# E-mail notifications



## AndyRM (18 Apr 2013)

Turned these off in preferences, but I still seem to be getting them? Any thoughts on why this may be?


----------



## Shaun (20 Apr 2013)

What, specifically, are the emails notifications of? Replies to posts, PMs, watched threads?


----------



## Shaun (20 Apr 2013)

@AndyRM - just a quick double-check, but go to your preferences page and make sure you've unticked - *and receive email notifications of replies* underneath the automatic thread watching setting.

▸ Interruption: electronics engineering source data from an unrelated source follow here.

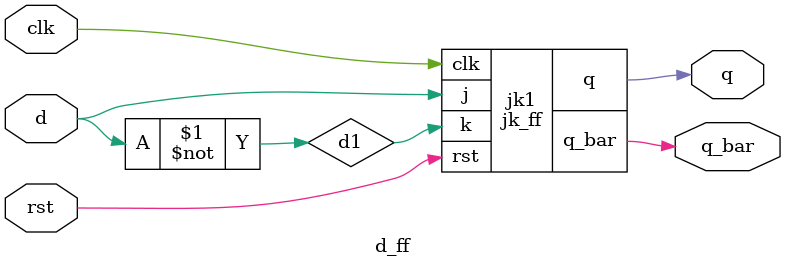
<source format=v>
module jk_ff(
input clk,rst,j,k,
output reg q,
output q_bar);
always@(posedge clk or posedge rst)begin
	if(rst)
		q<=1'b0;
	else begin
case({j,k})
2'b00:q<=q;
2'b01:q<=1'b0;
2'b10:q<=1'b1;
2'b11:q<=~q;
default:q<=1'b0;
endcase
end
end
assign q_bar=~q;
endmodule
module d_ff(
input clk,rst,d,
output q,q_bar);
wire d1;
not n1(d1,d);
jk_ff jk1(.j(d), .k(d1), .clk(clk), .rst(rst), .q(q), .q_bar(q_bar));
endmodule

</source>
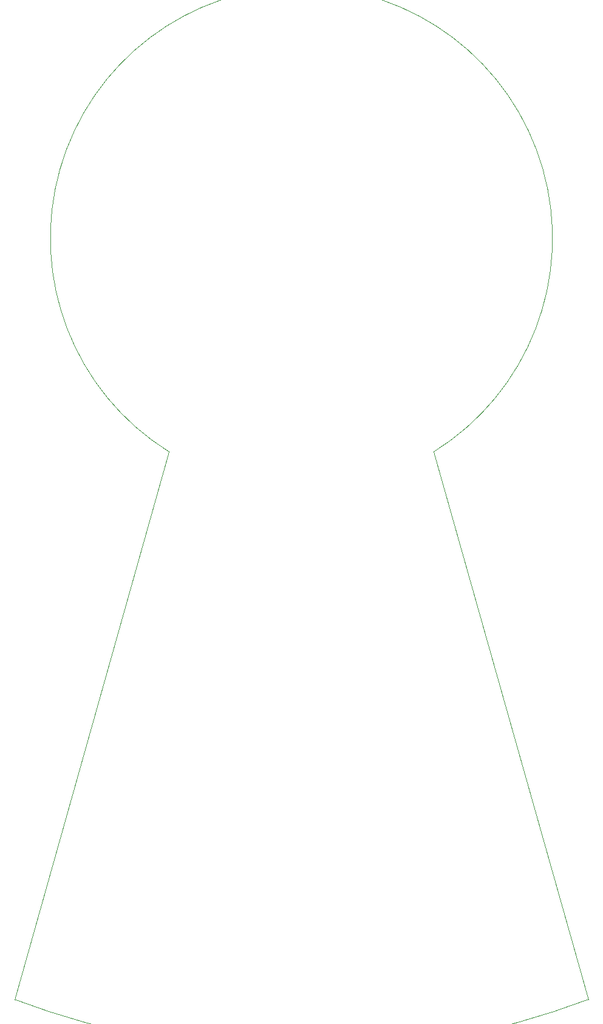
<source format=gbr>
G04 #@! TF.GenerationSoftware,KiCad,Pcbnew,(5.1.6-0)*
G04 #@! TF.CreationDate,2021-01-08T20:23:25+00:00*
G04 #@! TF.ProjectId,XMAS_Star_21,584d4153-5f53-4746-9172-5f32312e6b69,rev?*
G04 #@! TF.SameCoordinates,Original*
G04 #@! TF.FileFunction,Profile,NP*
%FSLAX46Y46*%
G04 Gerber Fmt 4.6, Leading zero omitted, Abs format (unit mm)*
G04 Created by KiCad (PCBNEW (5.1.6-0)) date 2021-01-08 20:23:25*
%MOMM*%
%LPD*%
G01*
G04 APERTURE LIST*
G04 #@! TA.AperFunction,Profile*
%ADD10C,0.050000*%
G04 #@! TD*
G04 APERTURE END LIST*
D10*
X81552745Y-109751701D02*
G75*
G02*
X118449999Y-109749999I18447255J29751701D01*
G01*
X140000000Y-185999999D02*
G75*
G02*
X60000001Y-185999999I-40000000J105999999D01*
G01*
X81552745Y-109751700D02*
X60000001Y-185999999D01*
X118449999Y-109749999D02*
X140000000Y-185999999D01*
M02*

</source>
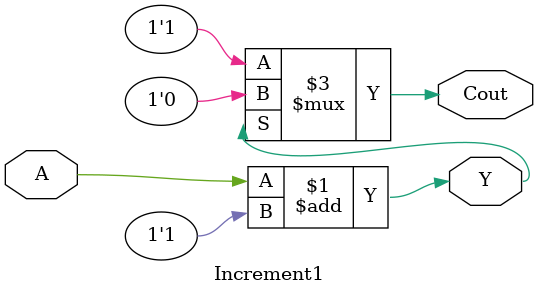
<source format=sv>
`timescale 1ns / 1ps


module Increment1(
    input A,
    output Cout,
    output Y
    );
        assign Y = A + 1'b1;
    assign Cout = (Y == 1'b0)? 1'b1 : 1'b0;
endmodule

</source>
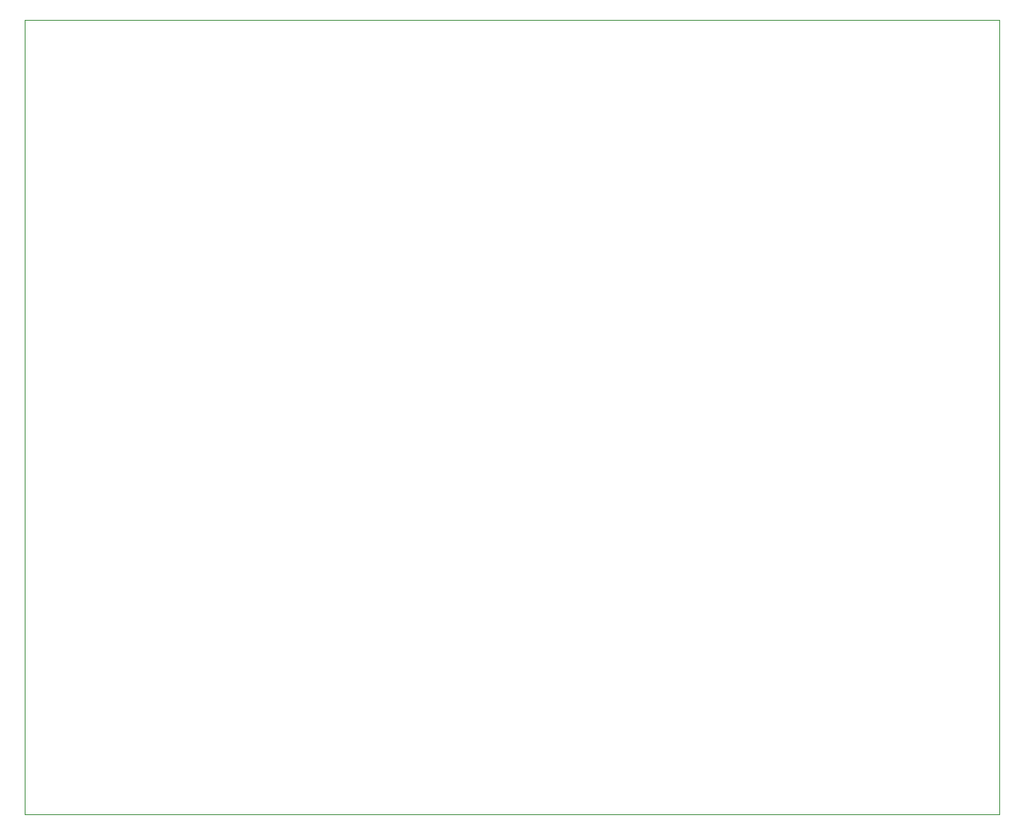
<source format=gbr>
%TF.GenerationSoftware,KiCad,Pcbnew,7.0.7*%
%TF.CreationDate,2023-09-11T10:40:40+02:00*%
%TF.ProjectId,Nano_vfo,4e616e6f-5f76-4666-9f2e-6b696361645f,rev?*%
%TF.SameCoordinates,Original*%
%TF.FileFunction,Profile,NP*%
%FSLAX46Y46*%
G04 Gerber Fmt 4.6, Leading zero omitted, Abs format (unit mm)*
G04 Created by KiCad (PCBNEW 7.0.7) date 2023-09-11 10:40:40*
%MOMM*%
%LPD*%
G01*
G04 APERTURE LIST*
%TA.AperFunction,Profile*%
%ADD10C,0.100000*%
%TD*%
G04 APERTURE END LIST*
D10*
X123190000Y-28575000D02*
X226695000Y-28575000D01*
X226695000Y-113030000D01*
X123190000Y-113030000D01*
X123190000Y-28575000D01*
M02*

</source>
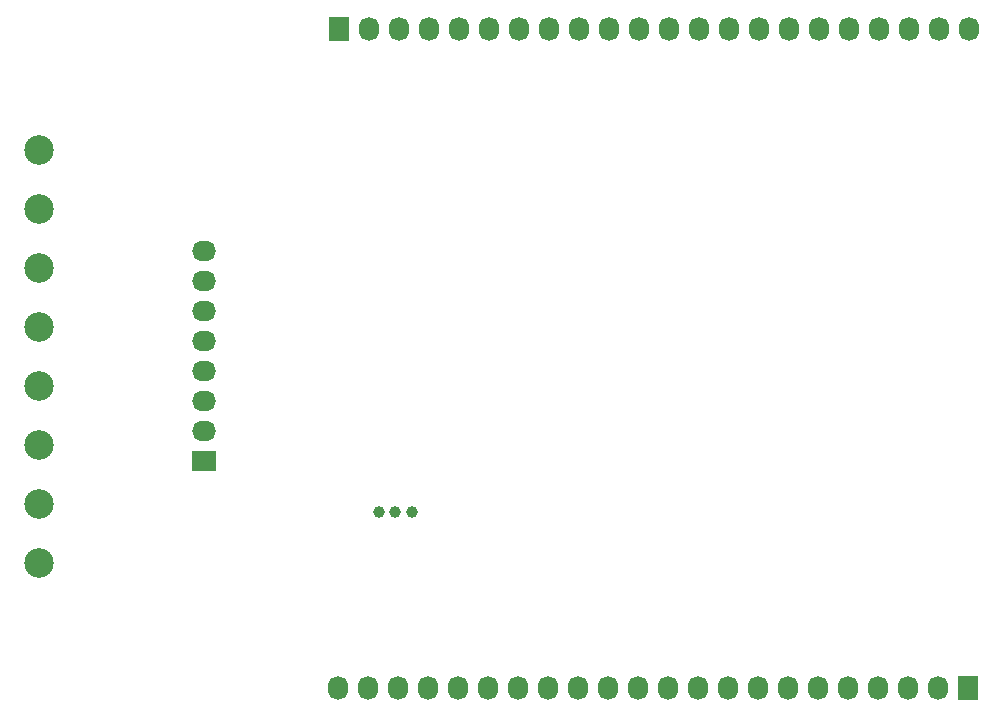
<source format=gbs>
%FSLAX34Y34*%
G04 Gerber Fmt 3.4, Leading zero omitted, Abs format*
G04 (created by PCBNEW (2014-jan-25)-product) date Wed 30 Apr 2014 08:12:59 PM MDT*
%MOIN*%
G01*
G70*
G90*
G04 APERTURE LIST*
%ADD10C,0.003937*%
%ADD11C,0.039370*%
%ADD12R,0.068000X0.080000*%
%ADD13O,0.068000X0.080000*%
%ADD14R,0.080000X0.068000*%
%ADD15O,0.080000X0.068000*%
%ADD16C,0.098425*%
G04 APERTURE END LIST*
G54D10*
G54D11*
X51357Y-50053D03*
X50806Y-50053D03*
X50255Y-50053D03*
G54D12*
X69889Y-55930D03*
G54D13*
X68889Y-55930D03*
X67889Y-55930D03*
X66889Y-55930D03*
X65889Y-55930D03*
X64889Y-55930D03*
X63889Y-55930D03*
X62889Y-55930D03*
X61889Y-55930D03*
X60889Y-55930D03*
X59889Y-55930D03*
X58889Y-55930D03*
X57889Y-55930D03*
X56889Y-55930D03*
X55889Y-55930D03*
X54889Y-55930D03*
X53889Y-55930D03*
X52889Y-55930D03*
X51889Y-55930D03*
X50889Y-55930D03*
X49889Y-55930D03*
X48889Y-55930D03*
G54D12*
X48929Y-33951D03*
G54D13*
X49929Y-33951D03*
X50929Y-33951D03*
X51929Y-33951D03*
X52929Y-33951D03*
X53929Y-33951D03*
X54929Y-33951D03*
X55929Y-33951D03*
X56929Y-33951D03*
X57929Y-33951D03*
X58929Y-33951D03*
X59929Y-33951D03*
X60929Y-33951D03*
X61929Y-33951D03*
X62929Y-33951D03*
X63929Y-33951D03*
X64929Y-33951D03*
X65929Y-33951D03*
X66929Y-33951D03*
X67929Y-33951D03*
X68929Y-33951D03*
X69929Y-33951D03*
G54D14*
X44429Y-48381D03*
G54D15*
X44429Y-47381D03*
X44429Y-46381D03*
X44429Y-45381D03*
X44429Y-44381D03*
X44429Y-43381D03*
X44429Y-42381D03*
X44429Y-41381D03*
G54D16*
X38917Y-37992D03*
X38917Y-39960D03*
X38917Y-41929D03*
X38917Y-43897D03*
X38917Y-51771D03*
X38917Y-49803D03*
X38917Y-47834D03*
X38917Y-45866D03*
M02*

</source>
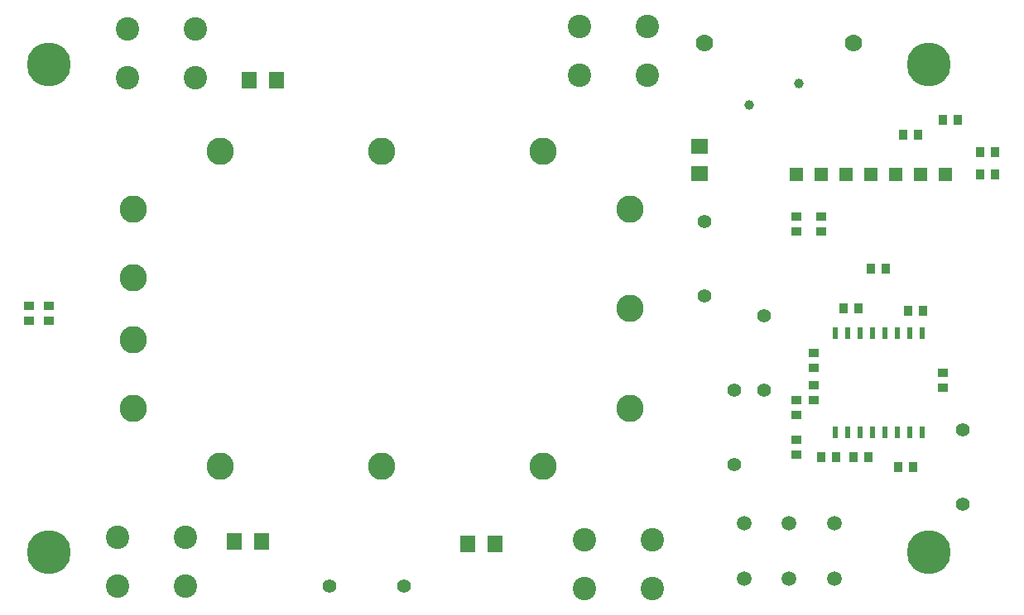
<source format=gts>
G04 (created by PCBNEW (2013-07-07 BZR 4022)-stable) date 3/29/2016 6:17:35 AM*
%MOIN*%
G04 Gerber Fmt 3.4, Leading zero omitted, Abs format*
%FSLAX34Y34*%
G01*
G70*
G90*
G04 APERTURE LIST*
%ADD10C,0.00590551*%
%ADD11C,0.0944882*%
%ADD12C,0.110236*%
%ADD13C,0.0393701*%
%ADD14R,0.055X0.055*%
%ADD15R,0.0394X0.0354*%
%ADD16R,0.063X0.071*%
%ADD17R,0.071X0.063*%
%ADD18R,0.02X0.045*%
%ADD19R,0.0354X0.0394*%
%ADD20C,0.177165*%
%ADD21C,0.055*%
%ADD22C,0.07*%
%ADD23C,0.0598425*%
G04 APERTURE END LIST*
G54D10*
G54D11*
X85300Y-46200D03*
X85300Y-44231D03*
X82540Y-44231D03*
X82540Y-46200D03*
X85500Y-66900D03*
X85500Y-64931D03*
X82740Y-64931D03*
X82740Y-66900D03*
X67100Y-46300D03*
X67100Y-44331D03*
X64340Y-44331D03*
X64340Y-46300D03*
X66700Y-66800D03*
X66700Y-64831D03*
X63940Y-64831D03*
X63940Y-66800D03*
G54D12*
X84600Y-59615D03*
X84600Y-55600D03*
X84600Y-51584D03*
X64600Y-59615D03*
X64600Y-56850D03*
X64600Y-54350D03*
X64600Y-51584D03*
X68100Y-61950D03*
X74600Y-61950D03*
X81100Y-61950D03*
X68100Y-49249D03*
X74600Y-49249D03*
X81100Y-49249D03*
G54D13*
X89396Y-47400D03*
X91403Y-46533D03*
G54D14*
X91300Y-50200D03*
X92300Y-50200D03*
X96300Y-50200D03*
G54D15*
X91300Y-51904D03*
X91300Y-52496D03*
X92300Y-51904D03*
X92300Y-52496D03*
G54D16*
X68650Y-65000D03*
X69750Y-65000D03*
X69250Y-46400D03*
X70350Y-46400D03*
G54D17*
X87400Y-49050D03*
X87400Y-50150D03*
G54D16*
X78050Y-65100D03*
X79150Y-65100D03*
G54D15*
X61200Y-55504D03*
X61200Y-56096D03*
X60400Y-55504D03*
X60400Y-56096D03*
G54D18*
X96350Y-56600D03*
X95850Y-56600D03*
X95350Y-56600D03*
X94850Y-56600D03*
X94350Y-56600D03*
X93850Y-56600D03*
X93350Y-56600D03*
X92850Y-56600D03*
X92850Y-60600D03*
X93350Y-60600D03*
X93850Y-60600D03*
X94350Y-60600D03*
X94850Y-60600D03*
X95350Y-60600D03*
X95850Y-60600D03*
X96350Y-60600D03*
G54D14*
X93300Y-50200D03*
X97300Y-50200D03*
X95300Y-50200D03*
G54D15*
X97200Y-58204D03*
X97200Y-58796D03*
G54D19*
X98704Y-49300D03*
X99296Y-49300D03*
X95604Y-48600D03*
X96196Y-48600D03*
X97796Y-48000D03*
X97204Y-48000D03*
X94304Y-54000D03*
X94896Y-54000D03*
X98704Y-50200D03*
X99296Y-50200D03*
X95404Y-62000D03*
X95996Y-62000D03*
X95804Y-55700D03*
X96396Y-55700D03*
G54D15*
X92000Y-59296D03*
X92000Y-58704D03*
G54D19*
X92896Y-61600D03*
X92304Y-61600D03*
X94196Y-61600D03*
X93604Y-61600D03*
G54D15*
X91300Y-60904D03*
X91300Y-61496D03*
X91300Y-59304D03*
X91300Y-59896D03*
G54D19*
X93204Y-55600D03*
X93796Y-55600D03*
G54D15*
X92000Y-57404D03*
X92000Y-57996D03*
G54D20*
X96616Y-65442D03*
X96616Y-45757D03*
X61183Y-45757D03*
X61183Y-65442D03*
G54D21*
X87600Y-52100D03*
X87600Y-55100D03*
X88800Y-61900D03*
X88800Y-58900D03*
X90000Y-58900D03*
X90000Y-55900D03*
X72500Y-66800D03*
X75500Y-66800D03*
X98000Y-60500D03*
X98000Y-63500D03*
G54D22*
X93600Y-44900D03*
X87600Y-44900D03*
G54D14*
X94300Y-50200D03*
G54D23*
X89188Y-64255D03*
X91000Y-64255D03*
X92811Y-64255D03*
X89188Y-66500D03*
X91000Y-66500D03*
X92811Y-66500D03*
M02*

</source>
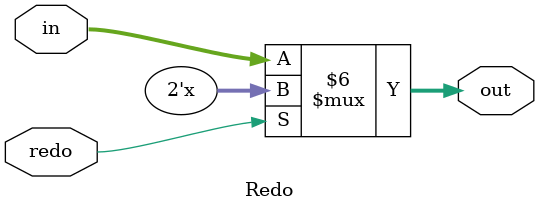
<source format=v>
module Redo(
    redo,
    in,
    out
    );

parameter size = 0;

input             redo;
input  [size-1:0] in;
output [size-1:0] out;

reg    [size-1:0] out;
reg    [size-1:0] last;

always @(*) begin
    if(redo) begin
        out  <= last;
    end
    else begin
        out  <= in;
        last <= in;
    end
end

endmodule   

</source>
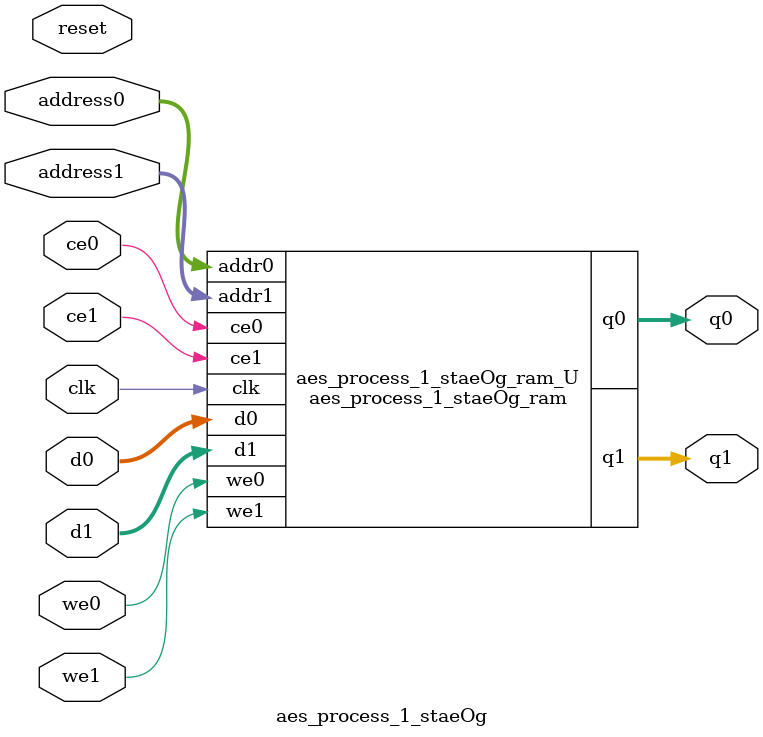
<source format=v>
`timescale 1 ns / 1 ps
module aes_process_1_staeOg_ram (addr0, ce0, d0, we0, q0, addr1, ce1, d1, we1, q1,  clk);

parameter DWIDTH = 16;
parameter AWIDTH = 4;
parameter MEM_SIZE = 16;

input[AWIDTH-1:0] addr0;
input ce0;
input[DWIDTH-1:0] d0;
input we0;
output reg[DWIDTH-1:0] q0;
input[AWIDTH-1:0] addr1;
input ce1;
input[DWIDTH-1:0] d1;
input we1;
output reg[DWIDTH-1:0] q1;
input clk;

(* ram_style = "block" *)reg [DWIDTH-1:0] ram[0:MEM_SIZE-1];




always @(posedge clk)  
begin 
    if (ce0) 
    begin
        if (we0) 
        begin 
            ram[addr0] <= d0; 
        end 
        q0 <= ram[addr0];
    end
end


always @(posedge clk)  
begin 
    if (ce1) 
    begin
        if (we1) 
        begin 
            ram[addr1] <= d1; 
        end 
        q1 <= ram[addr1];
    end
end


endmodule

`timescale 1 ns / 1 ps
module aes_process_1_staeOg(
    reset,
    clk,
    address0,
    ce0,
    we0,
    d0,
    q0,
    address1,
    ce1,
    we1,
    d1,
    q1);

parameter DataWidth = 32'd16;
parameter AddressRange = 32'd16;
parameter AddressWidth = 32'd4;
input reset;
input clk;
input[AddressWidth - 1:0] address0;
input ce0;
input we0;
input[DataWidth - 1:0] d0;
output[DataWidth - 1:0] q0;
input[AddressWidth - 1:0] address1;
input ce1;
input we1;
input[DataWidth - 1:0] d1;
output[DataWidth - 1:0] q1;



aes_process_1_staeOg_ram aes_process_1_staeOg_ram_U(
    .clk( clk ),
    .addr0( address0 ),
    .ce0( ce0 ),
    .we0( we0 ),
    .d0( d0 ),
    .q0( q0 ),
    .addr1( address1 ),
    .ce1( ce1 ),
    .we1( we1 ),
    .d1( d1 ),
    .q1( q1 ));

endmodule


</source>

http://www.cyclechat.net/account/preferences


----------



## AndyRM (20 Apr 2013)

Thanks for investigating Shaun.

The notifications are of replies to watched threads. I have unchecked this option in my preferences.


----------



## Shaun (22 Apr 2013)

Okay, well unselecting the option only stops new notifications - to delete your already watched threads emails you need to view 'all' and turn them off selectively.

Go to this page: http://www.cyclechat.net/watched/threads/all

Tick the threads you want to stop getting email notifications for - select *Disable email notification * in the drop-down (bottom left) - then click *Go* (repeat for further pages to stop emails for older watched threads.

Cheers,
Shaun


----------



## AndyRM (22 Apr 2013)

Thanks for your help Shaun, much appreciated.


----------



## Shut Up Legs (3 May 2013)

Is there a 'select all' in the list of all watched threads? I just found I have 15 pages of them!


----------



## Shaun (3 May 2013)

victor said:


> Is there a 'select all' in the list of all watched threads? I just found I have 15 pages of them!


 
No, unfortunately not - but older threads tend to get far fewer responses so if you clear back three or four pages that should sort most of the alert 'noise'.


----------